• Try it: Your output should repeat each record below with no differences.

── Data for this exercise

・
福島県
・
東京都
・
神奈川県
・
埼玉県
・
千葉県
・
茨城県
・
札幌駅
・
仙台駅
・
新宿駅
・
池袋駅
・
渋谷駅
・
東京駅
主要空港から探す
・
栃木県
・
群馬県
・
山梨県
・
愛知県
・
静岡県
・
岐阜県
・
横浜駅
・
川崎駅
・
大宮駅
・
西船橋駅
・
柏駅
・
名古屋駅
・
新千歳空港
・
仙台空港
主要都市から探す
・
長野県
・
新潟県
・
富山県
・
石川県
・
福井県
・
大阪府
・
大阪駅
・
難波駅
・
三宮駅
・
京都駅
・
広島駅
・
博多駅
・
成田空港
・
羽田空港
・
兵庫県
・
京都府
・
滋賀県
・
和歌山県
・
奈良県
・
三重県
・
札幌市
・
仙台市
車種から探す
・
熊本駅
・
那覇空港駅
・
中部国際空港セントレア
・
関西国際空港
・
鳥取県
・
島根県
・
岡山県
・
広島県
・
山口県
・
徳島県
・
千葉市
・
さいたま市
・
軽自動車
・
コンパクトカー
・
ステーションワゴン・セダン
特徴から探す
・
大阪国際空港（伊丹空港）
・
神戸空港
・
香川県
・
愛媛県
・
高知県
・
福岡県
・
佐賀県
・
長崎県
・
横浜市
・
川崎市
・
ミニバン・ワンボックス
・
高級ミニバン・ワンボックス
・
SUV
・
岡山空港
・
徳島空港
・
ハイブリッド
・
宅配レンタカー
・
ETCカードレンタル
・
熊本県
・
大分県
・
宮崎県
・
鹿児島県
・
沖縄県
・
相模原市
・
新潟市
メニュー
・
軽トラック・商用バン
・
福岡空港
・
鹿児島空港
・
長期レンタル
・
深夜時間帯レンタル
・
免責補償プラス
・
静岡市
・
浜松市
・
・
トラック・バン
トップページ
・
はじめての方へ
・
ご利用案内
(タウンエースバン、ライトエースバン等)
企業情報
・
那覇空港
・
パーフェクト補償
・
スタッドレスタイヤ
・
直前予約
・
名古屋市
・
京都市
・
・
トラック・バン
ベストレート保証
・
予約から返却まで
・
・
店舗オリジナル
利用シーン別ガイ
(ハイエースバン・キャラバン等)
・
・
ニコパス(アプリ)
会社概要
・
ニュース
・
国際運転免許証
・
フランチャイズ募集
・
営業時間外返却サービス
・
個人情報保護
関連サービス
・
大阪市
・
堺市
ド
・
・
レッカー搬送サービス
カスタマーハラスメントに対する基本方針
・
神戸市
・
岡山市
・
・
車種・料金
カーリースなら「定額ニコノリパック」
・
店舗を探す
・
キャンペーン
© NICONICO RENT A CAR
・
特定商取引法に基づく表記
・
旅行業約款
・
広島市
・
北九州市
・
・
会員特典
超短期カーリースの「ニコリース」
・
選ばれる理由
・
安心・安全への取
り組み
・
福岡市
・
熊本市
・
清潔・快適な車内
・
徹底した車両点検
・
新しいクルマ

────

• Exercise answer:
・
福島県
・
東京都
・
神奈川県
・
埼玉県
・
千葉県
・
茨城県
・
札幌駅
・
仙台駅
・
新宿駅
・
池袋駅
・
渋谷駅
・
東京駅
主要空港から探す
・
栃木県
・
群馬県
・
山梨県
・
愛知県
・
静岡県
・
岐阜県
・
横浜駅
・
川崎駅
・
大宮駅
・
西船橋駅
・
柏駅
・
名古屋駅
・
新千歳空港
・
仙台空港
主要都市から探す
・
長野県
・
新潟県
・
富山県
・
石川県
・
福井県
・
大阪府
・
大阪駅
・
難波駅
・
三宮駅
・
京都駅
・
広島駅
・
博多駅
・
成田空港
・
羽田空港
・
兵庫県
・
京都府
・
滋賀県
・
和歌山県
・
奈良県
・
三重県
・
札幌市
・
仙台市
車種から探す
・
熊本駅
・
那覇空港駅
・
中部国際空港セントレア
・
関西国際空港
・
鳥取県
・
島根県
・
岡山県
・
広島県
・
山口県
・
徳島県
・
千葉市
・
さいたま市
・
軽自動車
・
コンパクトカー
・
ステーションワゴン・セダン
特徴から探す
・
大阪国際空港（伊丹空港）
・
神戸空港
・
香川県
・
愛媛県
・
高知県
・
福岡県
・
佐賀県
・
長崎県
・
横浜市
・
川崎市
・
ミニバン・ワンボックス
・
高級ミニバン・ワンボックス
・
SUV
・
岡山空港
・
徳島空港
・
ハイブリッド
・
宅配レンタカー
・
ETCカードレンタル
・
熊本県
・
大分県
・
宮崎県
・
鹿児島県
・
沖縄県
・
相模原市
・
新潟市
メニュー
・
軽トラック・商用バン
・
福岡空港
・
鹿児島空港
・
長期レンタル
・
深夜時間帯レンタル
・
免責補償プラス
・
静岡市
・
浜松市
・
・
トラック・バン
トップページ
・
はじめての方へ
・
ご利用案内
(タウンエースバン、ライトエースバン等)
企業情報
・
那覇空港
・
パーフェクト補償
・
スタッドレスタイヤ
・
直前予約
・
名古屋市
・
京都市
・
・
トラック・バン
ベストレート保証
・
予約から返却まで
・
・
店舗オリジナル
利用シーン別ガイ
(ハイエースバン・キャラバン等)
・
・
ニコパス(アプリ)
会社概要
・
ニュース
・
国際運転免許証
・
フランチャイズ募集
・
営業時間外返却サービス
・
個人情報保護
関連サービス
・
大阪市
・
堺市
ド
・
・
レッカー搬送サービス
カスタマーハラスメントに対する基本方針
・
神戸市
・
岡山市
・
・
車種・料金
カーリースなら「定額ニコノリパック」
・
店舗を探す
・
キャンペーン
© NICONICO RENT A CAR
・
特定商取引法に基づく表記
・
旅行業約款
・
広島市
・
北九州市
・
・
会員特典
超短期カーリースの「ニコリース」
・
選ばれる理由
・
安心・安全への取
り組み
・
福岡市
・
熊本市
・
清潔・快適な車内
・
徹底した車両点検
・
新しいクルマ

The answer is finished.